任务说明:
1. 请列出阅读摘录中各栏目冒号前的标注名称。
2. 请用两句话概括阅读摘录的内容。

阅读摘录:
- - - -

机构地区: 浙江大学机械工程学系
出 处: 《浙江大学学报(工学版)》 2002年第6期642-645,共4页
摘 要: 如果转子机械系统存在潜在的缺陷,那么在转子启动过程的振动信号中就会出现异常现象.因此研究转子启动过程的故障诊断方法对于选择合理的应变措施是至关重要的.该过程的故障可以看作是若干主变量依赖于时间的动态模式.隐Markov模型(HMM)已经证明是学习动态时间序列的概率模型的最广泛应用的工具之一,它可以使用一个隐变量来模拟系统的动态行为的变化.实验证明,HMM可以对转子启动过程的故障进行有效的模拟诊断. If latent defects exist in the rotor machinery system,rotor vibration signals in the whole runup process can present abnormal phenomenon. Therefore study on metbods for diagnosing rotor faults in the runup process is crucial for the selection of appropriate response actions. The rotor machine faults in this process can be conridered as timedependent dynamical patterns related to the principal variables. Hidden Markov models have proven to be one of the most widely used tools for learning probabilistic models of dynamics time series. HMM can model dynamical behavior variation existing in the system through a latent variable (hidden states). It was verified that HMM can effectively model and identify the rotor machine faults in the runup process.

- - - -

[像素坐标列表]
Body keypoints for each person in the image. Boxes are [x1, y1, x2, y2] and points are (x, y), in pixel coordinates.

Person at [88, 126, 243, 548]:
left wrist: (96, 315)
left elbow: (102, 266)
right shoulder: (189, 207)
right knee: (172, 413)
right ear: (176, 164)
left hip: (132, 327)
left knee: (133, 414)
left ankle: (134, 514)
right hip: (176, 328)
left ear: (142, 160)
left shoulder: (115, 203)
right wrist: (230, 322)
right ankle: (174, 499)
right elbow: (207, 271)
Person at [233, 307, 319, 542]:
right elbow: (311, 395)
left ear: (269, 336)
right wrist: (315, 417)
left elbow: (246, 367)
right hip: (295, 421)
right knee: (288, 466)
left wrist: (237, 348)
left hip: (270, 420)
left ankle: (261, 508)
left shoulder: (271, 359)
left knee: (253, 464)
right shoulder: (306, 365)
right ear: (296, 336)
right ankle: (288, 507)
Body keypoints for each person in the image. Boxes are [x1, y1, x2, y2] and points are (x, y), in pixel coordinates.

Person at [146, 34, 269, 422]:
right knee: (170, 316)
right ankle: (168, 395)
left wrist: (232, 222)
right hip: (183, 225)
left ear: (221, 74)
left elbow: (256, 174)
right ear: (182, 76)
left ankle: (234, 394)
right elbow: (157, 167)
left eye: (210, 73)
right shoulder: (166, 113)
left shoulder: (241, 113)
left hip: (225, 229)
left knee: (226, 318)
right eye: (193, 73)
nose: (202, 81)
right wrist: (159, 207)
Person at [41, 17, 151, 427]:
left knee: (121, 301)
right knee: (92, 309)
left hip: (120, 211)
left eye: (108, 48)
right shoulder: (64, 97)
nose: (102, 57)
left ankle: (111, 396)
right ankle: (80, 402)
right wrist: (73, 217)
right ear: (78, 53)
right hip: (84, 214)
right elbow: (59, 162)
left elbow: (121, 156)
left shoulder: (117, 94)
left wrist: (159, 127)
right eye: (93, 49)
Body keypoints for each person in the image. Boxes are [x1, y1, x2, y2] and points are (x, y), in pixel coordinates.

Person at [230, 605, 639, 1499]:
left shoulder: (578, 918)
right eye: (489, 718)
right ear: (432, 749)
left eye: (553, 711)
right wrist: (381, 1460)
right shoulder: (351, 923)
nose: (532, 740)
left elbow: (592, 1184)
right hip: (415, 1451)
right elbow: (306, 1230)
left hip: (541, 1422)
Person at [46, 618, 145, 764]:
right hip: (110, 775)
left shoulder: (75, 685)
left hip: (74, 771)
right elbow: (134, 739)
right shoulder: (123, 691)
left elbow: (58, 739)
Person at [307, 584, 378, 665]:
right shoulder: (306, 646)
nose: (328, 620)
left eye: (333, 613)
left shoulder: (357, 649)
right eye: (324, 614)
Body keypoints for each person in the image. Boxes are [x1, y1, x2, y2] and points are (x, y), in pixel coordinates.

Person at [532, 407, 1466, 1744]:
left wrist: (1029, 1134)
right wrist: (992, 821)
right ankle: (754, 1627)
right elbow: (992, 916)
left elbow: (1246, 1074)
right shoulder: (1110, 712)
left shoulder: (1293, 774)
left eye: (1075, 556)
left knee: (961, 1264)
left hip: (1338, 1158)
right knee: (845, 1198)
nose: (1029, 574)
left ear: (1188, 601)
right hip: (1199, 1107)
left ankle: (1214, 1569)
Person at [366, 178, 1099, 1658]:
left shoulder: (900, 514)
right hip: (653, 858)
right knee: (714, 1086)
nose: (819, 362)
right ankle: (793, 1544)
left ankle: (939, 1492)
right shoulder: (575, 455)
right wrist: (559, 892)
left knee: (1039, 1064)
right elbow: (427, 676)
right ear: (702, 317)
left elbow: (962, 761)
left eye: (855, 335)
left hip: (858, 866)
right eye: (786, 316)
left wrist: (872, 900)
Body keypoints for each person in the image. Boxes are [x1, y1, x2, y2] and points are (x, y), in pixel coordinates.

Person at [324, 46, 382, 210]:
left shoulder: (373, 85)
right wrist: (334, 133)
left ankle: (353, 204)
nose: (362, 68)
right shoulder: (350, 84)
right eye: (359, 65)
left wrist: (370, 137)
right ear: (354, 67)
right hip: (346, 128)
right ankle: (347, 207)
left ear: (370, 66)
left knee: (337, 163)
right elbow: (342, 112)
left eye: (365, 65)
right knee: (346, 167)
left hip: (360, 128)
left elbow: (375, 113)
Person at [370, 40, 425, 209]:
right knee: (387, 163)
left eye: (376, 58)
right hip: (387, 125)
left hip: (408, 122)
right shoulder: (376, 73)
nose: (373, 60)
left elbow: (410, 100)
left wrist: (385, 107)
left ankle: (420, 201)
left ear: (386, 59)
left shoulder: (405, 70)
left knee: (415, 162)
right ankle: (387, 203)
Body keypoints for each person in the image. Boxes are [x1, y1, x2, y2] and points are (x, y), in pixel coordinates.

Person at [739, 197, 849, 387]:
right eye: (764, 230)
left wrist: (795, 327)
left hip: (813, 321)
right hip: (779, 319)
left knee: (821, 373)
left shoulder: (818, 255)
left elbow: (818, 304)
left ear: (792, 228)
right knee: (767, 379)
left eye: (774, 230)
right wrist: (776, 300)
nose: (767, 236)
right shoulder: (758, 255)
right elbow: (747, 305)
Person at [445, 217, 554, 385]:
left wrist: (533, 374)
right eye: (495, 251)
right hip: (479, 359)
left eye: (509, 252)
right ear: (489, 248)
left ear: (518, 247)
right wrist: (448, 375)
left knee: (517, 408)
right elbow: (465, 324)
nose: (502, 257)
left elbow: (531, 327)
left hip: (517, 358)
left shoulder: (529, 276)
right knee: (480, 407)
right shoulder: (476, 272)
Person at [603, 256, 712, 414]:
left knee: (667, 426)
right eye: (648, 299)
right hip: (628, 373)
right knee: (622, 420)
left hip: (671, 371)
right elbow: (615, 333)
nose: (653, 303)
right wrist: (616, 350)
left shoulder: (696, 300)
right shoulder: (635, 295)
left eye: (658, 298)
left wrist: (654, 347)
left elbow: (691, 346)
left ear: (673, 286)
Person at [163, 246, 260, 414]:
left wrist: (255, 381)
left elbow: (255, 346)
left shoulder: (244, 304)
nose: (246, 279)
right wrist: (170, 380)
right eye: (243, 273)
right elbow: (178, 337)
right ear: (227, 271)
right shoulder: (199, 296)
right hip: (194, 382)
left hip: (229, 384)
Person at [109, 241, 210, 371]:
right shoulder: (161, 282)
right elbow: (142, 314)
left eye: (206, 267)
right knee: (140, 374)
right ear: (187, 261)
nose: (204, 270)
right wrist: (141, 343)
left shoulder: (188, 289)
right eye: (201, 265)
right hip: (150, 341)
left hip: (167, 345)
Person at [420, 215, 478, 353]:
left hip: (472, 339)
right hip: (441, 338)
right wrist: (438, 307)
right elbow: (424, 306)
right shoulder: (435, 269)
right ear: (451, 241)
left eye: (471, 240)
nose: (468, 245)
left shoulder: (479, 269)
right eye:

- - - -

各题答案:
1. 机构地区；出 处；摘 要

2. 转子机械系统若存在潜在缺陷，其启动过程的振动信号中会出现异常现象，因此研究该过程的故障诊断方法对选择合理的应变措施至关重要。该过程的故障可视为依赖于时间的动态模式，隐Markov模型（HMM）能以隐变量模拟系统动态行为的变化，实验证明其可对转子启动过程的故障进行有效的模拟诊断。